The order under review was entered before our decision in McRae. Because the district court felt bound by the automatic prejudice rule of United States v. Richardson, supra, 483 F.2d at 518, the record is understandably undeveloped on the issue of prejudice. No hearing was held in the court below. The motion and the files and records do not conclusively show that the petitioners are not entitled to relief under § 2255. [3] Under these circumstances, the petitioners are entitled to a hearing on the issue of prejudice in light of the factors enumerated in McRae.

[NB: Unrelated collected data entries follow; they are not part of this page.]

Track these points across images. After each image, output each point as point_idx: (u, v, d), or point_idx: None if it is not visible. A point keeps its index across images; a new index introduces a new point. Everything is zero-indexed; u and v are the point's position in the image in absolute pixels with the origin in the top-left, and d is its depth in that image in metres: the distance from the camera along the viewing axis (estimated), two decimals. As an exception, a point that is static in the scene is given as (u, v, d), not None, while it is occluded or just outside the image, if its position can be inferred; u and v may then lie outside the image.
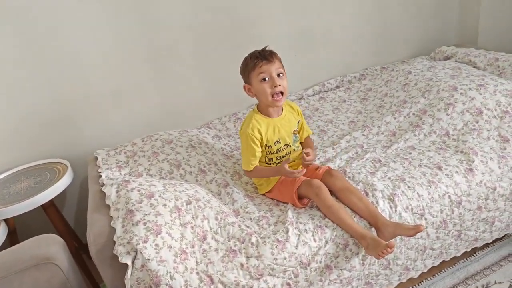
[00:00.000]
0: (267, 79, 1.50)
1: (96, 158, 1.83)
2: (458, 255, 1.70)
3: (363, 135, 1.93)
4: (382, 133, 1.92)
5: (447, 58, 2.45)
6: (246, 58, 1.55)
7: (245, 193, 1.65)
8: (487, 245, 1.81)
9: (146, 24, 1.97)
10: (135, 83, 2.04)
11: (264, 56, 1.50)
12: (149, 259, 1.23)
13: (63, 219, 1.93)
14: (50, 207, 1.78)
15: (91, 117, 2.00)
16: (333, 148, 1.86)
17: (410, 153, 1.73)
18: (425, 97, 1.95)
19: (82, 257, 1.94)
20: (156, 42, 2.02)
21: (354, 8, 2.45)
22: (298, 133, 1.70)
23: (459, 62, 2.32)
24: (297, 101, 2.37)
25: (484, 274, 1.70)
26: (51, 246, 1.33)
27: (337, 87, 2.50)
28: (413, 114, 1.94)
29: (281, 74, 1.52)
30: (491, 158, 1.64)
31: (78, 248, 2.01)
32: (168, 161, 1.74)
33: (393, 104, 2.07)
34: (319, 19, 2.37)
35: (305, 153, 1.53)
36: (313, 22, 2.36)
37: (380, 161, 1.71)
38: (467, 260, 1.76)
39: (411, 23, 2.66)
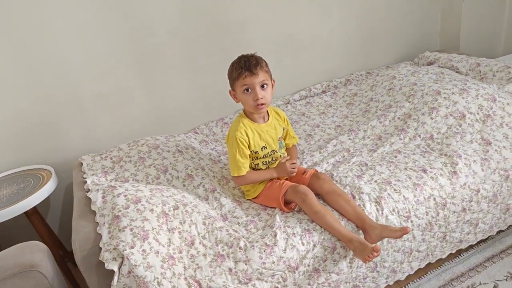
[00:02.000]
0: (249, 90, 1.49)
1: (81, 164, 1.81)
2: (444, 257, 1.72)
3: (350, 139, 1.95)
4: (368, 137, 1.94)
5: (430, 63, 2.50)
6: (233, 64, 1.54)
7: (233, 197, 1.65)
8: (471, 246, 1.83)
9: (133, 29, 1.96)
10: (121, 87, 2.03)
11: (249, 67, 1.47)
12: (136, 265, 1.22)
13: (47, 226, 1.90)
14: (33, 214, 1.74)
15: (76, 122, 1.98)
16: (320, 152, 1.87)
17: (395, 157, 1.75)
18: (410, 102, 1.98)
19: (67, 264, 1.91)
20: (143, 47, 2.01)
21: (340, 14, 2.48)
22: (284, 139, 1.71)
23: (442, 67, 2.36)
24: (283, 106, 2.38)
25: (469, 275, 1.72)
26: (35, 253, 1.30)
27: (323, 92, 2.52)
28: (398, 118, 1.96)
29: (265, 85, 1.51)
30: (474, 161, 1.67)
31: (62, 256, 1.98)
32: (154, 166, 1.72)
33: (379, 108, 2.10)
34: (306, 25, 2.39)
35: (292, 163, 1.56)
36: (300, 28, 2.38)
37: (366, 164, 1.72)
38: (452, 261, 1.78)
39: (395, 29, 2.71)
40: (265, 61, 1.54)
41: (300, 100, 2.45)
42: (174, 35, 2.07)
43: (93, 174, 1.70)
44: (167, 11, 2.01)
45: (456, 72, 2.28)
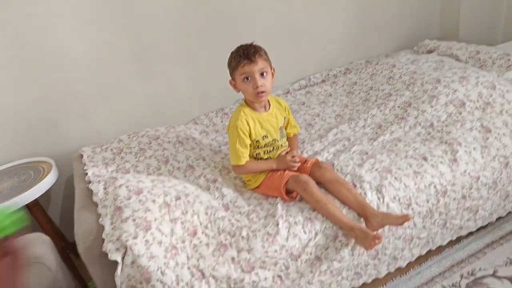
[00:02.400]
0: (249, 78, 1.49)
1: (82, 156, 1.81)
2: (444, 243, 1.74)
3: (350, 128, 1.95)
4: (369, 126, 1.94)
5: (430, 52, 2.49)
6: (232, 53, 1.54)
7: (234, 187, 1.65)
8: (471, 233, 1.84)
9: (131, 21, 1.94)
10: (120, 80, 2.02)
11: (247, 55, 1.47)
12: (139, 255, 1.22)
13: (49, 218, 1.90)
14: (35, 206, 1.74)
15: (76, 115, 1.97)
16: (320, 142, 1.87)
17: (396, 145, 1.75)
18: (410, 90, 1.98)
19: (69, 256, 1.91)
20: (141, 39, 2.00)
21: (340, 3, 2.46)
22: (285, 128, 1.71)
23: (441, 55, 2.36)
24: (283, 96, 2.38)
25: (469, 261, 1.73)
26: (38, 245, 1.31)
27: (323, 81, 2.51)
28: (398, 106, 1.96)
29: (264, 73, 1.50)
30: (474, 148, 1.67)
31: (64, 247, 1.99)
32: (155, 157, 1.72)
33: (378, 97, 2.10)
34: (305, 14, 2.38)
35: (292, 157, 1.57)
36: (299, 17, 2.37)
37: (367, 153, 1.73)
38: (452, 248, 1.80)
39: (394, 18, 2.69)
40: (264, 50, 1.53)
41: (300, 89, 2.44)
42: (173, 27, 2.06)
43: (94, 166, 1.70)
44: (165, 3, 1.99)
45: (456, 60, 2.27)
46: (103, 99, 2.01)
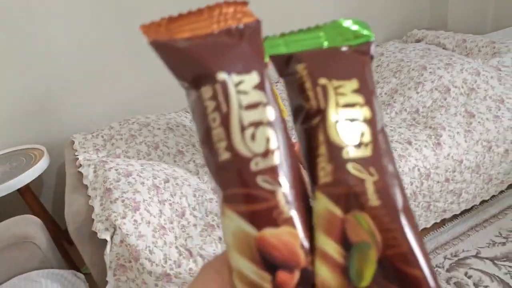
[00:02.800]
0: None
1: (73, 142, 1.83)
2: (428, 226, 1.78)
3: (337, 114, 1.98)
4: (356, 113, 1.97)
5: (418, 41, 2.52)
6: None
7: (223, 172, 1.68)
8: (456, 216, 1.89)
9: (122, 9, 1.96)
10: (112, 68, 2.04)
11: None
12: (128, 234, 1.25)
13: (41, 205, 1.93)
14: (27, 192, 1.77)
15: (68, 102, 2.00)
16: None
17: (382, 130, 1.79)
18: (396, 77, 2.02)
19: (62, 243, 1.94)
20: (133, 27, 2.02)
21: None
22: None
23: (429, 44, 2.39)
24: (275, 83, 2.41)
25: (452, 243, 1.78)
26: (29, 225, 1.34)
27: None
28: (385, 93, 2.00)
29: None
30: (458, 132, 1.71)
31: (57, 234, 2.01)
32: (145, 143, 1.75)
33: (366, 84, 2.13)
34: (296, 4, 2.40)
35: None
36: (291, 7, 2.39)
37: (353, 138, 1.76)
38: (437, 231, 1.84)
39: (386, 8, 2.72)
40: None
41: (289, 78, 2.47)
42: (165, 14, 2.07)
43: (84, 152, 1.72)
44: (155, -10, 2.01)
45: (443, 48, 2.31)
46: (94, 87, 2.03)
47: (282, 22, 2.41)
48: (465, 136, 1.71)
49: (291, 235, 0.26)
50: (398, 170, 0.28)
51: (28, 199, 1.78)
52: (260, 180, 0.27)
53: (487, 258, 1.69)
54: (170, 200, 1.41)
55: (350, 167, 0.27)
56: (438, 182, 1.65)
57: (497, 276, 1.61)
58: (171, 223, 1.37)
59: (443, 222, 1.87)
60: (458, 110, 1.81)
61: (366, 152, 0.28)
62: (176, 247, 1.32)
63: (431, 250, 1.76)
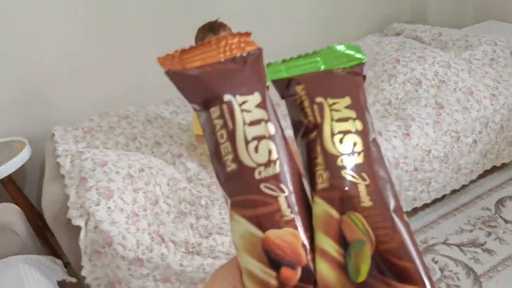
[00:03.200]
0: None
1: (54, 135, 1.88)
2: (400, 214, 1.84)
3: (314, 107, 2.03)
4: (331, 105, 2.03)
5: (398, 34, 2.57)
6: (199, 28, 1.65)
7: (199, 162, 1.73)
8: (428, 205, 1.95)
9: (104, 3, 2.00)
10: (93, 61, 2.08)
11: (212, 28, 1.58)
12: (101, 221, 1.31)
13: (24, 196, 1.97)
14: (9, 183, 1.82)
15: (50, 96, 2.04)
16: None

The judgment is vacated and the cause is remanded for further proceedings consistent with this opinion.

1

. In Richardson, a § 2255 proceeding, we held that the special parole term was a consequence of the guilty plea about which a defendant must be advised under Fed.R.Crim.P. 11. Unit [*762] ed States v. Richardson, 483 F.2d 516, 518 (8th Cir. 1973).

2

. See Bachner v. United States, 517 F.2d 589, 597 (7th Cir. 1975).

3

. Indeed, the transcript of the guilty plea hearing shows that petitioners were not then advised by the court of the maximum sentence to which they were exposed by reason of their guilty pleas, although they were so advised at the beginning of the sentencing hearing. Nor does the record show whether the petitioners were made aware of the maximum sentence by another source before they pleaded guilty, although the government’s response to a show cause order alleges that the petitioners were informed of the maximum penalty by defense counsel before they pleaded guilty. They were so informed by the government attorney at the beginning of the sentencing hearing and made no attempt to withdraw their pleas at that time. We direct the district court to make specific findings on remand as to whether the petitioners were aware, from any source, of the maximum sentence at the time they entered their guilty pleas and, if not, whether the lack of such knowledge rendered their pleas unintelligent. This procedure has been followed in several cases. See, e. g., Kotz v. United States, 353 F.2d 312, 314-315 (8th Cir. 1965); Marvel v. United States, 380 U.S. 262, 85 S.Ct. 953, 13 L.Ed.2d 960 (1965) (per curiam), vacating 335 F.2d 101, 102 (5th Cir. 1964). We emphasize that the applicable test is whether this error “ * * * was ‘a fundamental defect which inherently results in a complete miscarriage of justice,’ and whether ‘[i]t . . present[s] exceptional circumstances where the need for the remedy afforded by the writ of habeas corpus is apparent.’ ” Davis v. United States, 417 U.S. 333, 346, 94 S.Ct. 2298, 2305, 41 L.Ed.2d 109 (1974), quoting Hill v. United States, 368 U.S. 424, 428, 82 S.Ct. 468, 7 L.Ed.2d 417 (1962).